Le 6 mai, le préfet de Seine-Saint-Denis, Julien Charles, a demandé à Bally Bagayoko, maire de la ville, de remettre en place le portrait officiel d'Emmanuel Macron dans les locaux de la mairie. Toutefois, le maire a fermement affirmé qu'il ne se conformerait pas à cette requête.
Une nouvelle controverse entoure le maire de Saint-Denis, électoralement soutenu par LFI, qui a été élu lors du premier tour le 15 mars dernier.
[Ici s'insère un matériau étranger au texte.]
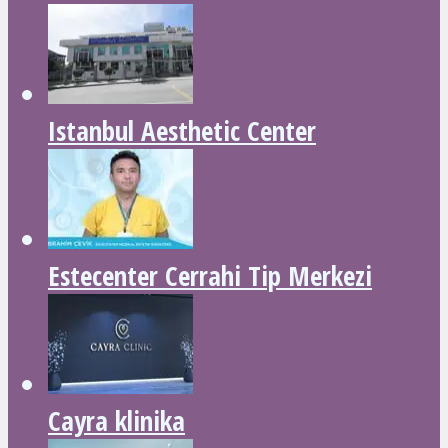
Istanbul Aesthetic Center
Estecenter Cerrahi Tip Merkezi
Cayra klinika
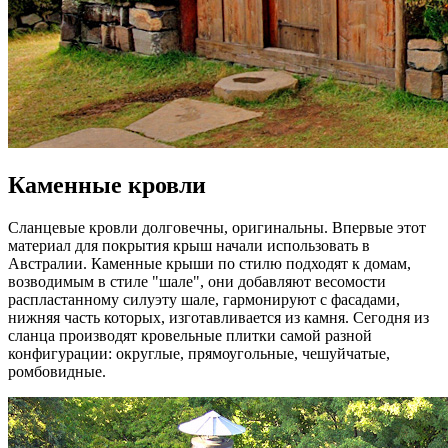
Каменные кровли
Сланцевые кровли долговечны, оригинальны. Впервые этот
материал для покрытия крыш начали использовать в
Австралии. Каменные крыши по стилю подходят к домам,
возводимым в стиле "шале", они добавляют весомости
распластанному силуэту шале, гармонируют с фасадами,
нижняя часть которых, изготавливается из камня. Сегодня из
сланца производят кровельные плитки самой разной
конфигурации: округлые, прямоугольные, чешуйчатые,
ромбовидные.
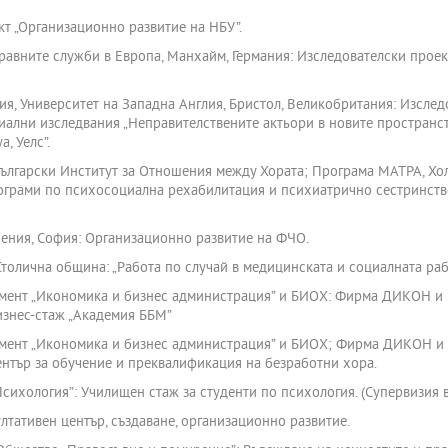
кт „Организационно развитие на НБУ”.
равните служби в Европа, Манхайм, Германия: Изследователски прое
ия, Университет на Западна Англия, Бристол, Великобритания: Изсле
иални изследвания „Неправителствените актьори в новите пространст
, Уелс”.
Български Институт за Отношения между Хората; Програма МАТРА, Хол
ограми по психосоциална рехабилитация и психиатрично сестринство
ения, София: Организационно развитие на ФЧО.
олична община: „Работа по случай в медицинската и социалната раб
амент „Икономика и бизнес администрация” и БИОХ: Фирма ДИКОН и 
изнес-стаж „Академия ББМ”
амент „Икономика и бизнес администрация” и БИОХ; Фирма ДИКОН и 
нтър за обучение и преквалификация на безработни хора.
ихология”: Училищен стаж за студенти по психология. (Супервизия в
лтативен център, създаване, организационно развитие.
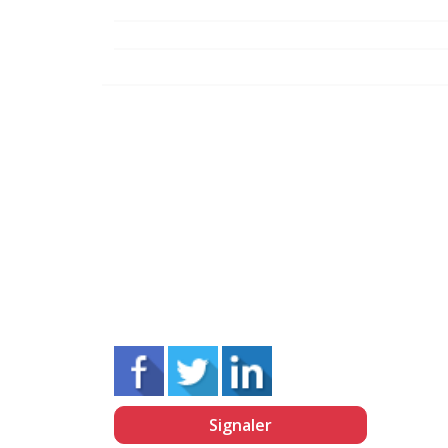
Signaler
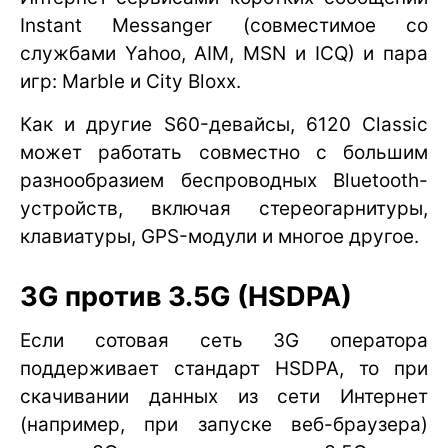
Instant Messanger (совместимое со
службами Yahoo, AIM, MSN и ICQ) и пара
игр: Marble и City Bloxx.
Как и другие S60-девайсы, 6120 Classic
может работать совместно с большим
разнообразием беспроводных Bluetooth-
устройств, включая стереогарнитуры,
клавиатуры, GPS-модули и многое другое.
3G против 3.5G (HSDPA)
Если сотовая сеть 3G оператора
поддерживает стандарт HSDPA, то при
скачивании данных из сети Интернет
(например, при запуске веб-браузера)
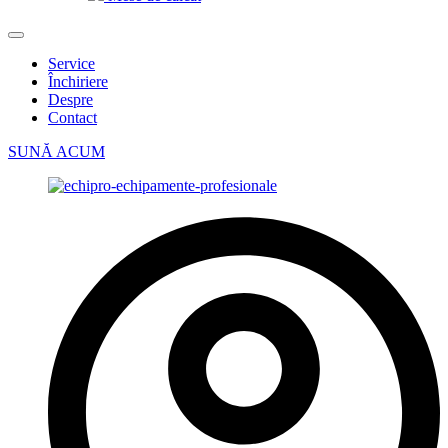
Service
Închiriere
Despre
Contact
SUNĂ ACUM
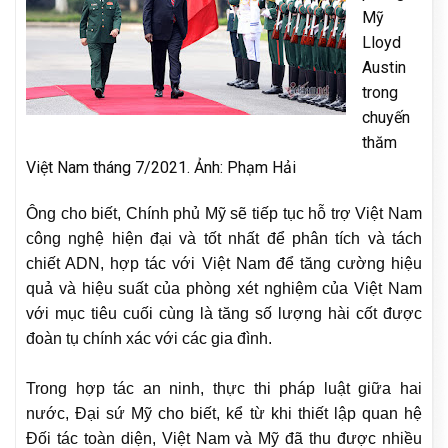
Mỹ
Lloyd
Austin
trong
chuyến
thăm
Việt Nam tháng 7/2021. Ảnh: Phạm Hải
Ông cho biết, Chính phủ Mỹ sẽ tiếp tục hỗ trợ Việt Nam
công nghệ hiện đại và tốt nhất để phân tích và tách
chiết ADN, hợp tác với Việt Nam để tăng cường hiệu
quả và hiệu suất của phòng xét nghiệm của Việt Nam
với mục tiêu cuối cùng là tăng số lượng hài cốt được
đoàn tụ chính xác với các gia đình.
Trong hợp tác an ninh, thực thi pháp luật giữa hai
nước, Đại sứ Mỹ cho biết, kể từ khi thiết lập quan hệ
Đối tác toàn diện, Việt Nam và Mỹ đã thu được nhiều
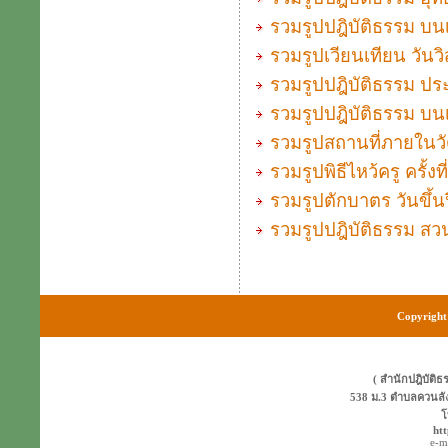
รวมรูปปฎิบัติธรรม บนเ
รวมรูปเวียนเทียน วัน
รวมรูปปฎิบัติธรรม ประจ
รวมรูปปฎิบัติธรรม บนเ
รวมรูปสถานที่ภายใน
รวมรูปพิธีไหว้ครู ครั้
รวมรูปตักบาตร วันขึ้
รวมรูปปฎิบัติธรรม สวนส
Copyright 
( สำนักปฎิบัติธ
538 ม.3 ตำบลควนลั
โ
ht
e-m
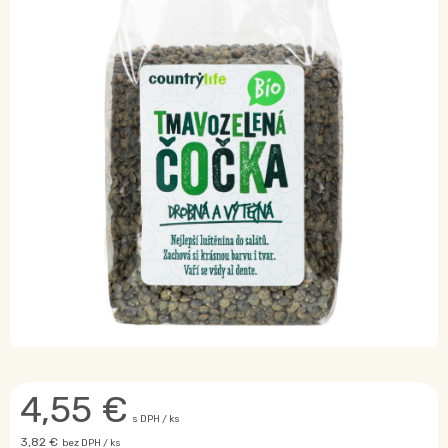
4,55
€
s DPH / ks
3,82 €
bez DPH / ks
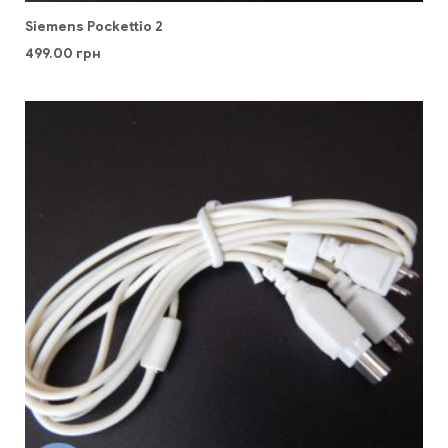
Siemens Pockettio 2
499.00
грн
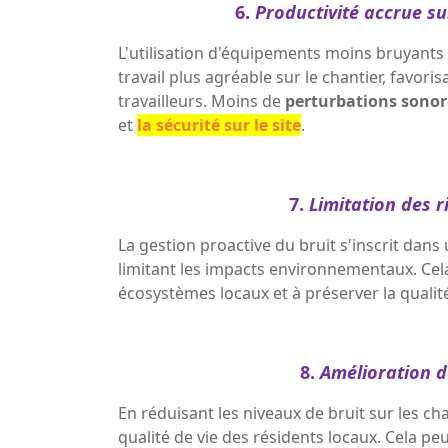
6.
Productivité accrue su
L'utilisation d'équipements moins bruyant
travail plus agréable sur le chantier, favoris
travailleurs. Moins de
perturbations sonor
et
la sécurité sur le site
.
7.
Limitation des 
La gestion proactive du bruit s'inscrit dan
limitant les impacts environnementaux. Cel
écosystèmes locaux et à préserver la qualité
8.
Amélioration de
En réduisant les niveaux de bruit sur les ch
qualité de vie des résidents locaux. Cela pe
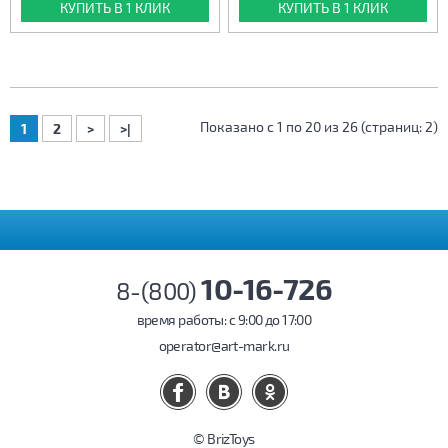
КУПИТЬ В 1 КЛИК
КУПИТЬ В 1 КЛИК
Показано с 1 по 20 из 26 (страниц: 2)
1
2
>
>|
10-16-726
8-(800)
время работы: c 9:00 до 17:00
operator@art-mark.ru
© BrizToys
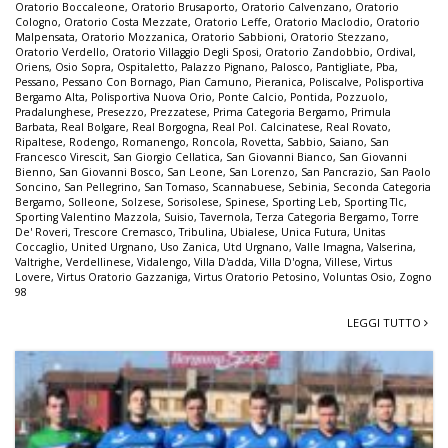
Oratorio Boccaleone
,
Oratorio Brusaporto
,
Oratorio Calvenzano
,
Oratorio
Cologno
,
Oratorio Costa Mezzate
,
Oratorio Leffe
,
Oratorio Maclodio
,
Oratorio
Malpensata
,
Oratorio Mozzanica
,
Oratorio Sabbioni
,
Oratorio Stezzano
,
Oratorio Verdello
,
Oratorio Villaggio Degli Sposi
,
Oratorio Zandobbio
,
Ordival
,
Oriens
,
Osio Sopra
,
Ospitaletto
,
Palazzo Pignano
,
Palosco
,
Pantigliate
,
Pba
,
Pessano
,
Pessano Con Bornago
,
Pian Camuno
,
Pieranica
,
Poliscalve
,
Polisportiva
Bergamo Alta
,
Polisportiva Nuova Orio
,
Ponte Calcio
,
Pontida
,
Pozzuolo
,
Pradalunghese
,
Presezzo
,
Prezzatese
,
Prima Categoria Bergamo
,
Primula
Barbata
,
Real Bolgare
,
Real Borgogna
,
Real Pol. Calcinatese
,
Real Rovato
,
Ripaltese
,
Rodengo
,
Romanengo
,
Roncola
,
Rovetta
,
Sabbio
,
Saiano
,
San
Francesco Virescit
,
San Giorgio Cellatica
,
San Giovanni Bianco
,
San Giovanni
Bienno
,
San Giovanni Bosco
,
San Leone
,
San Lorenzo
,
San Pancrazio
,
San Paolo
Soncino
,
San Pellegrino
,
San Tomaso
,
Scannabuese
,
Sebinia
,
Seconda Categoria
Bergamo
,
Solleone
,
Solzese
,
Sorisolese
,
Spinese
,
Sporting Leb
,
Sporting Tlc
,
Sporting Valentino Mazzola
,
Suisio
,
Tavernola
,
Terza Categoria Bergamo
,
Torre
De' Roveri
,
Trescore Cremasco
,
Tribulina
,
Ubialese
,
Unica Futura
,
Unitas
Coccaglio
,
United Urgnano
,
Uso Zanica
,
Utd Urgnano
,
Valle Imagna
,
Valserina
,
Valtrighe
,
Verdellinese
,
Vidalengo
,
Villa D'adda
,
Villa D'ogna
,
Villese
,
Virtus
Lovere
,
Virtus Oratorio Gazzaniga
,
Virtus Oratorio Petosino
,
Voluntas Osio
,
Zogno
98
LEGGI TUTTO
Invité dimanche 3 mai sur LCI, Bagayoko a confirmé avoir enlevé le portrait du président, arguant que "la République n’était pas capable d’atténuer les inégalités".
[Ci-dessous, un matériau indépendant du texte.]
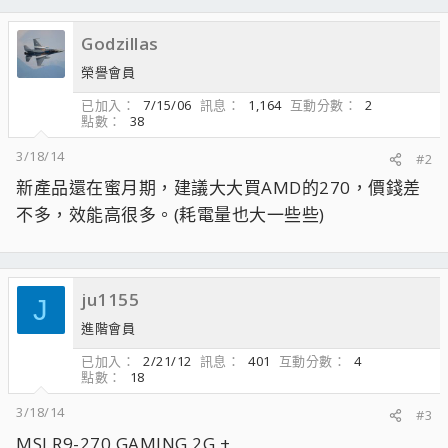
Godzillas
榮譽會員
已加入
7/15/06
訊息
1,164
互動分數
2
點數
38
3/18/14
#2
新產品還在蜜月期，建議大大買AMD的270，價錢差
不多，效能高很多。(耗電量也大一些些)
ju1155
J
進階會員
已加入
2/21/12
訊息
401
互動分數
4
點數
18
3/18/14
#3
MSI R9-270 GAMING 2G +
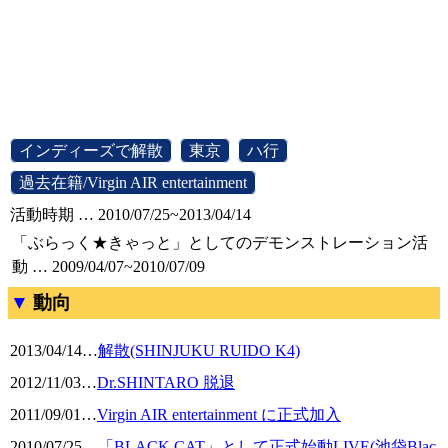
[
インディーズで解散
]
[
東京
]
[
ハ行
]
[
過去在籍/Virgin AIR entertainment
]
活動時期 … 2010/07/25~2013/04/14
「ぶらっく★きゃっと」としてのデモンストレーション活
動 … 2009/04/07~2010/07/09
動向
2013/04/14
…
解散(SHINJUKU RUIDO K4)
2012/11/03
…
Dr.SHINTARO 脱退
2011/09/01
…
Virgin AIR entertainment に正式加入
2010/07/25
…
「BLACK CAT」として正式始動LIVE(池袋Blac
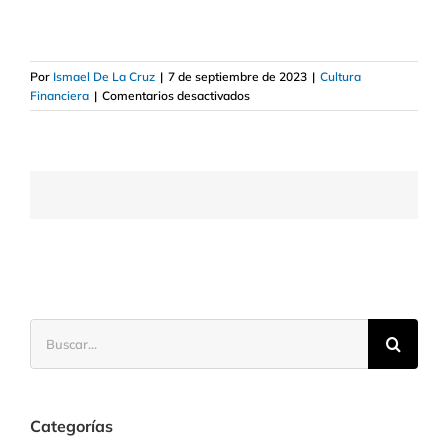
Por
Ismael De La Cruz
|
7 de septiembre de 2023
|
Cultura
en
Financiera
|
Comentarios desactivados
Qué
se
entiende
por
dinero
fiat
Buscar:
Categorías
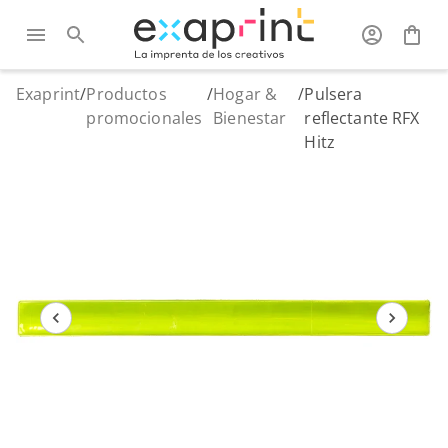
Exaprint
/
Productos
/
Hogar &
/
Pulsera
promocionales
Bienestar
reflectante RFX
Hitz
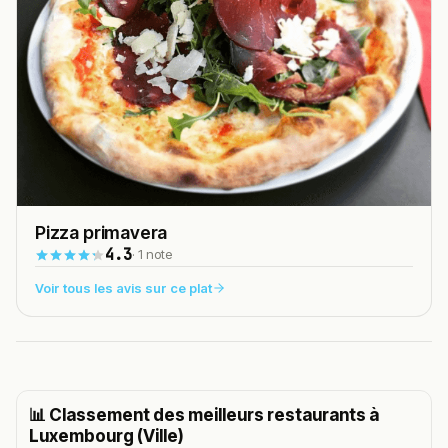
Pizza primavera
4.3
· 1 note
Voir tous les avis sur ce plat
📊 Classement des meilleurs restaurants à
Luxembourg (Ville)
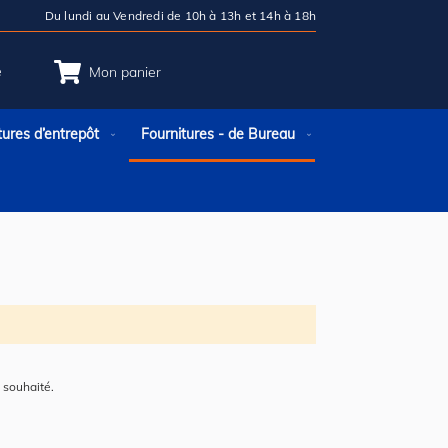
Du lundi au Vendredi de 10h à 13h et 14h à 18h
e
Mon panier
tures d’entrepôt
Fournitures - de Bureau
 souhaité.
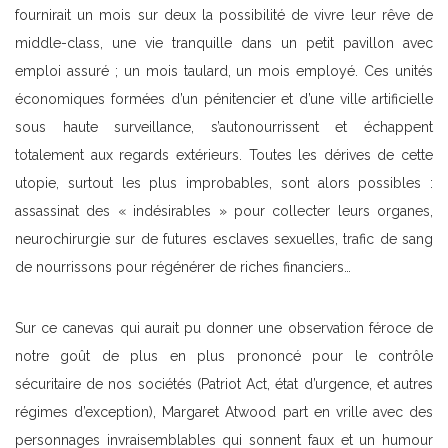
fournirait un mois sur deux la possibilité de vivre leur rêve de
middle-class, une vie tranquille dans un petit pavillon avec
emploi assuré ; un mois taulard, un mois employé. Ces unités
économiques formées d’un pénitencier et d’une ville artificielle
sous haute surveillance, s’autonourrissent et échappent
totalement aux regards extérieurs. Toutes les dérives de cette
utopie, surtout les plus improbables, sont alors possibles :
assassinat des « indésirables » pour collecter leurs organes,
neurochirurgie sur de futures esclaves sexuelles, trafic de sang
de nourrissons pour régénérer de riches financiers…
Sur ce canevas qui aurait pu donner une observation féroce de
notre goût de plus en plus prononcé pour le contrôle
sécuritaire de nos sociétés (Patriot Act, état d’urgence, et autres
régimes d’exception), Margaret Atwood part en vrille avec des
personnages invraisemblables qui sonnent faux et un humour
Le portrait serait donc resté "dans un coin", en attendant l'émergence d'une "gauche de rupture" et d'un nouveau président, qu'il espère être Jean-Luc Mélenchon. Alors que ce dernier doit rassembler les parrainages de 500 élus pour sa candidature à la présidentielle de 2027, Bally Bagayoko a d'ores et déjà assuré de son soutien.
Aucune obligation légale
Dans une lettre datée du 5 mai, le préfet a expressément demandé à Bally Bagayoko de "revenir sur sa décision" et de respecter les usages républicains. "L’affichage du portrait du président dans les mairies, bien qu'il ne soit pas légalement obligatoire, est une tradition républicaine importante", a-t-il souligné.
Pour appuyer ses propos, le préfet a fait référence à d'autres symboles républicains, précisant que le portrait a pour fonction de rassembler les citoyens, indépendamment de leurs opinions politiques. "Votre geste est contraire à cet usage bien ancré".
Un amendement avorté
En réponse à cette pression, Bally Bagayoko a affirmé que cette lettre n'avait aucune valeur légale. Il a déclaré : "Notre démarche est parfaitement légale et nous en sommes fiers. Le portrait restera décroché tant que l'État ne respecte pas ses engagements envers notre communauté".
Comme le rappelle RMC, un amendement a été envisagé en 2023 pour rendre obligatoire l'affichage du portrait du président dans toutes les mairies, mais celui-ci n'a jamais été adopté, n'ayant pas été soumis au Sénat.